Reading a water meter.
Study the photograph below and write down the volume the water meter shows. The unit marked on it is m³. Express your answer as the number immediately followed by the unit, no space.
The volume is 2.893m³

◇ ◇ ◇ ◇

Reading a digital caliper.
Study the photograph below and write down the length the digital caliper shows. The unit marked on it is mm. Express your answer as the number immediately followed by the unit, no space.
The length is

◇ ◇ ◇ ◇

To do —
Reproduce the listing word for word, beginning at the line that contains "Reading a digital caliper." and ending after the line that contains "The length is", with both of those lines included.

Response to the task —
Reading a digital caliper.
Study the photograph below and write down the length the digital caliper shows. The unit marked on it is mm. Express your answer as the number immediately followed by the unit, no space.
The length is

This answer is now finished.